Work request:
Retype the lines below exactly, but only those from the line that has "Maps And Characters" through the line that has "chewy bite. Place". Omit every picture.

Data in this exercise:
[Start of section]

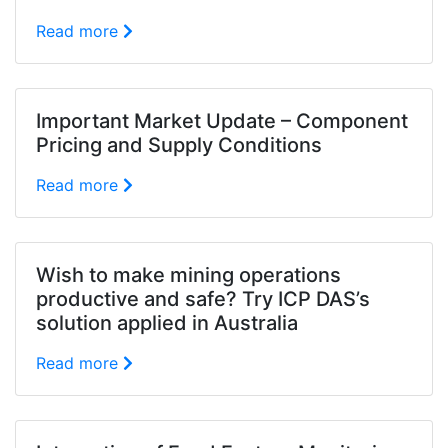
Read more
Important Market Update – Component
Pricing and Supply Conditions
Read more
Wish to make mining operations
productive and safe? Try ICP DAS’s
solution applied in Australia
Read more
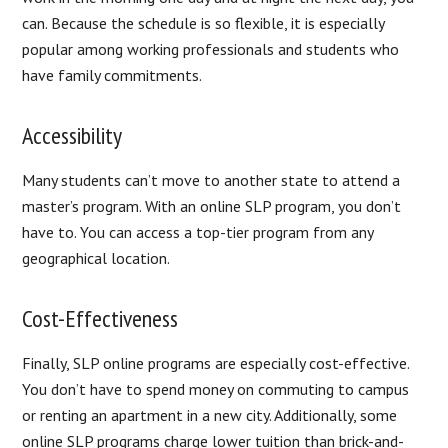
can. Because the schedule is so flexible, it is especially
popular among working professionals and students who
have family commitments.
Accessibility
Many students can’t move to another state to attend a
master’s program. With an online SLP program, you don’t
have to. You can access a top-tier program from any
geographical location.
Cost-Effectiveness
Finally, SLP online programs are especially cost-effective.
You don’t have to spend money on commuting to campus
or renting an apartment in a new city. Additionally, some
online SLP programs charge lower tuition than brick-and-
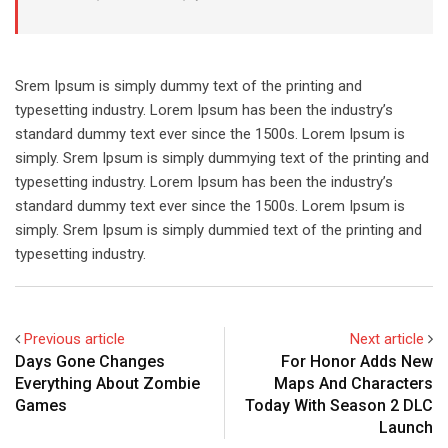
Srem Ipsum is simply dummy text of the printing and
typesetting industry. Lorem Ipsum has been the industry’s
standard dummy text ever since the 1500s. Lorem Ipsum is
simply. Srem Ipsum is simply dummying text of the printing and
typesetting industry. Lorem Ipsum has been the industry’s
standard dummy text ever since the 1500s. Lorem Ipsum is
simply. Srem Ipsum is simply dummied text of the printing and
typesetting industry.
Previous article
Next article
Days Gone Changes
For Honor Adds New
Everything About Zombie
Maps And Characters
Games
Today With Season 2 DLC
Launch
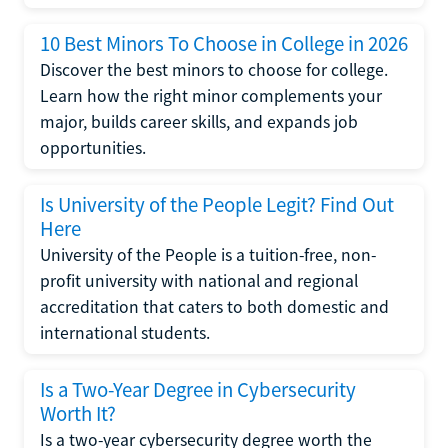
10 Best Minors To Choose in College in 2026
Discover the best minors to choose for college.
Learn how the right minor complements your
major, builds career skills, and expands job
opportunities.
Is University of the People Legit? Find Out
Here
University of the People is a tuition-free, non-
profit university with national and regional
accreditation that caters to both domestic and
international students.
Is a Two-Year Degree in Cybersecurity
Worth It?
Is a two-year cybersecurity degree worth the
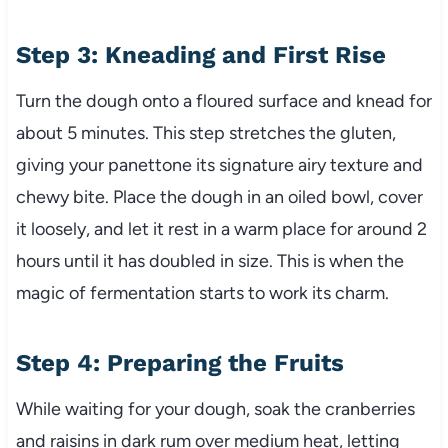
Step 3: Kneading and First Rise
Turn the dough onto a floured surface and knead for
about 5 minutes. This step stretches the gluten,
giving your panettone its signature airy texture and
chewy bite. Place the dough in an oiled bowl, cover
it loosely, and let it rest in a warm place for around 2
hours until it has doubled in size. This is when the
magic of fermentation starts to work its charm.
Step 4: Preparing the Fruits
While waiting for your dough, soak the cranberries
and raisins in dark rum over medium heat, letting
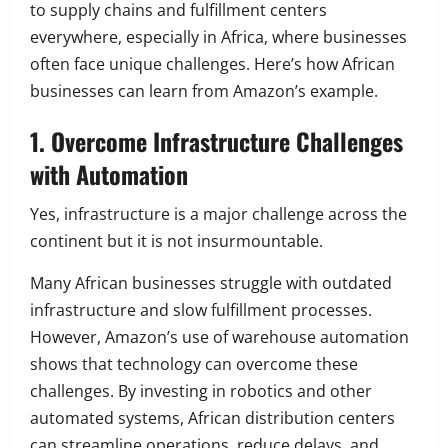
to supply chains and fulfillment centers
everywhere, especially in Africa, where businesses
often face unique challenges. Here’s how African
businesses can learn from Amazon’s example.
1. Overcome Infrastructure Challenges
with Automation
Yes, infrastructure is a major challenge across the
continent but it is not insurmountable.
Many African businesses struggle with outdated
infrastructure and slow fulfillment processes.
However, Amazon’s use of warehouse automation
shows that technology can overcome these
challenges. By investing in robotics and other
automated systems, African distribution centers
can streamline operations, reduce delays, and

[End of section]
[Start of section]

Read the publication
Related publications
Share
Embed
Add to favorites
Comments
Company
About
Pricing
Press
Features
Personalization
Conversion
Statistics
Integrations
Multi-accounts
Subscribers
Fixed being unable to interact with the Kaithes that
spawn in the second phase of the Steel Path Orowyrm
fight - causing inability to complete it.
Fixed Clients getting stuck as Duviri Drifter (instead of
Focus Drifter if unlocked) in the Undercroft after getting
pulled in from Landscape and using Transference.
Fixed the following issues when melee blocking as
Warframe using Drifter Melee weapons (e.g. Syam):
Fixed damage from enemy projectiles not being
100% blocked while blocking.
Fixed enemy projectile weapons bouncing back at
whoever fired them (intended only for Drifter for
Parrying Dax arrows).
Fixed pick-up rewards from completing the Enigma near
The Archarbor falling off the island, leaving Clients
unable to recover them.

[End of section]

Expected answer:
Maps And Characters
Games
Today With Season 2 DLC
Launch
10 Best Minors To Choose in College in 2026
Discover the best minors to choose for college.
Learn how the right minor complements your
major, builds career skills, and expands job
opportunities.
Is University of the People Legit? Find Out
Here
University of the People is a tuition-free, non-
profit university with national and regional
accreditation that caters to both domestic and
international students.
Is a Two-Year Degree in Cybersecurity
Worth It?
Is a two-year cybersecurity degree worth the
Step 3: Kneading and First Rise
Turn the dough onto a floured surface and knead for
about 5 minutes. This step stretches the gluten,
giving your panettone its signature airy texture and
chewy bite. Place the dough in an oiled bowl, cover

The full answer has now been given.